● **EXERCISE DESCRIPTION**
In the entries below, print exactly the lines from the first through the one with "right back paw: (889, 605)", both included, and none of the pictures.

● **EXERCISE MATERIAL**
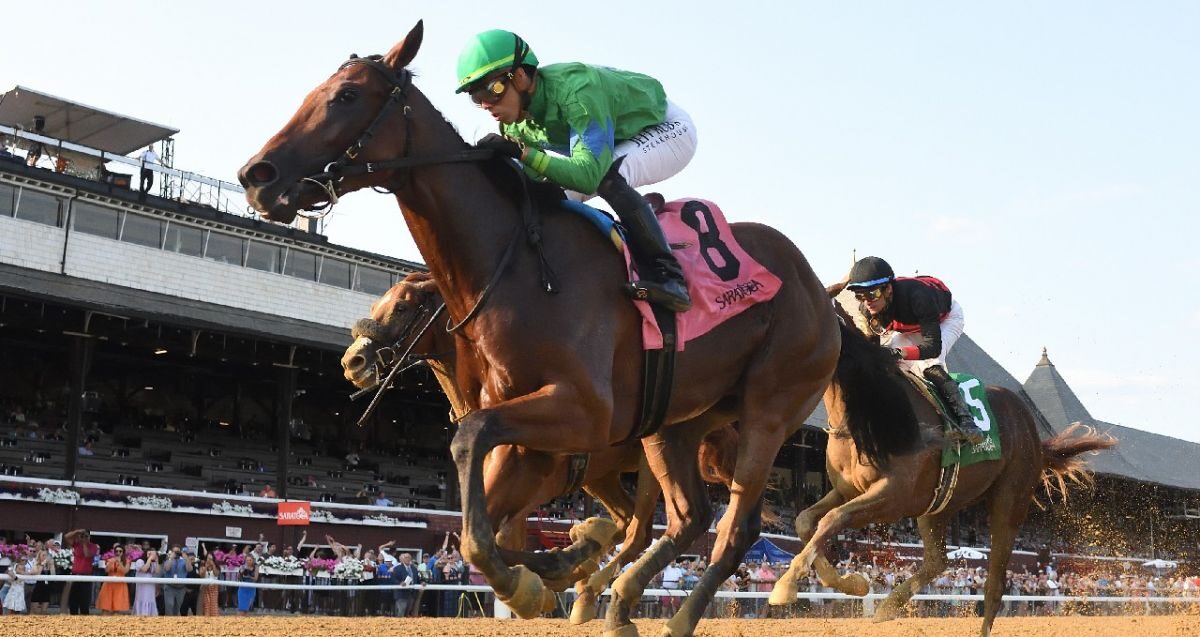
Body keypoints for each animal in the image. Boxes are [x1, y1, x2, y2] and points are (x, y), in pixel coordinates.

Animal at [340, 272, 739, 623]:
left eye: (402, 307)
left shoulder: (523, 490)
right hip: (602, 477)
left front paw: (552, 572)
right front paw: (557, 569)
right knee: (627, 520)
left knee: (641, 529)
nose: (352, 361)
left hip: (651, 462)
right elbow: (489, 544)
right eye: (378, 304)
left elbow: (492, 543)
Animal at [768, 299, 1113, 637]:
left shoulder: (893, 496)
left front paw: (786, 585)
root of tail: (1034, 432)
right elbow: (806, 521)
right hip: (940, 502)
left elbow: (832, 519)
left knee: (995, 582)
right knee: (938, 561)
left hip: (1010, 498)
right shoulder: (847, 489)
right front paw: (850, 583)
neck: (871, 411)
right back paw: (889, 605)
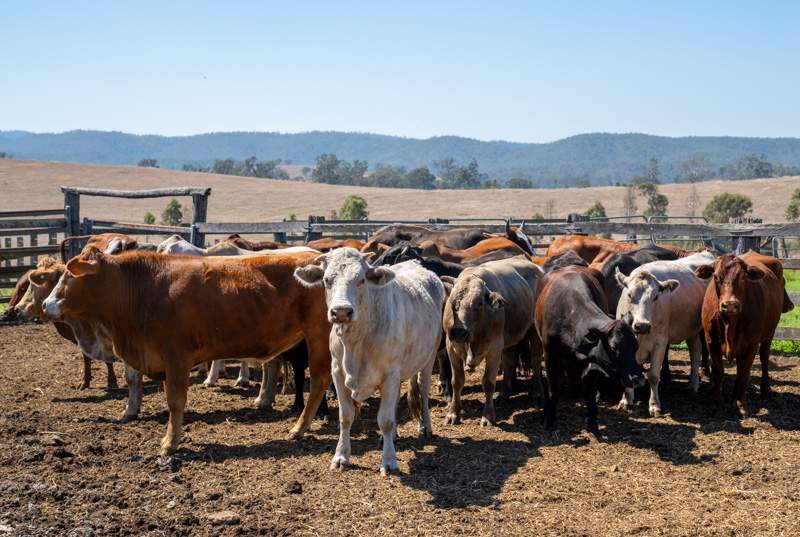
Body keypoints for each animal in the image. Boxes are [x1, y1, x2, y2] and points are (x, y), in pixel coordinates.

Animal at [43, 247, 332, 456]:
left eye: (69, 275)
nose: (46, 304)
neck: (146, 289)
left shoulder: (177, 357)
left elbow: (175, 401)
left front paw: (170, 443)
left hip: (320, 337)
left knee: (319, 381)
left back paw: (299, 428)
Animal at [294, 245, 444, 476]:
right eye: (327, 279)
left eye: (361, 279)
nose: (341, 312)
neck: (356, 343)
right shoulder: (338, 373)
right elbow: (346, 416)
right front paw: (341, 456)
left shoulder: (389, 374)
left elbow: (385, 420)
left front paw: (389, 462)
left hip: (429, 355)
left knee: (423, 389)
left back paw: (425, 426)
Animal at [536, 264, 648, 440]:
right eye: (614, 346)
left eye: (635, 346)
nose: (639, 380)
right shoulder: (550, 359)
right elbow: (554, 392)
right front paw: (550, 424)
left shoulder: (596, 363)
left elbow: (590, 396)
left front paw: (593, 429)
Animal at [616, 251, 716, 414]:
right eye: (629, 295)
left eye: (656, 296)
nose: (642, 326)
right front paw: (626, 400)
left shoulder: (660, 341)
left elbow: (653, 375)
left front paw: (654, 405)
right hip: (691, 331)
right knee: (695, 351)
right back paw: (692, 384)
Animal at [692, 249, 792, 416]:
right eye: (716, 276)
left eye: (743, 277)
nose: (730, 305)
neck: (730, 324)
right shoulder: (711, 342)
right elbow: (719, 372)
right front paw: (717, 405)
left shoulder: (752, 344)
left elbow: (744, 374)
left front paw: (742, 405)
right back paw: (735, 392)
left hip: (769, 334)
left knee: (764, 358)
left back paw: (765, 389)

● **TASK RESPONSE**
Body keypoints for each animal in the image. Boxes are [x1, y1, x2, y2] and points are (x, y), in pixel coordinates.

Animal at [340, 272, 739, 623]:
left eye: (402, 307)
left shoulder: (523, 490)
right hip: (602, 477)
left front paw: (552, 572)
right front paw: (557, 569)
right knee: (627, 520)
left knee: (641, 529)
nose: (352, 361)
left hip: (651, 462)
right elbow: (489, 544)
right eye: (378, 304)
left elbow: (492, 543)
Animal at [768, 299, 1113, 637]:
left shoulder: (893, 496)
left front paw: (786, 585)
root of tail: (1034, 432)
right elbow: (806, 521)
right hip: (940, 502)
left elbow: (832, 519)
left knee: (995, 582)
right knee: (938, 561)
left hip: (1010, 498)
right shoulder: (847, 489)
right front paw: (850, 583)
neck: (871, 411)
right back paw: (889, 605)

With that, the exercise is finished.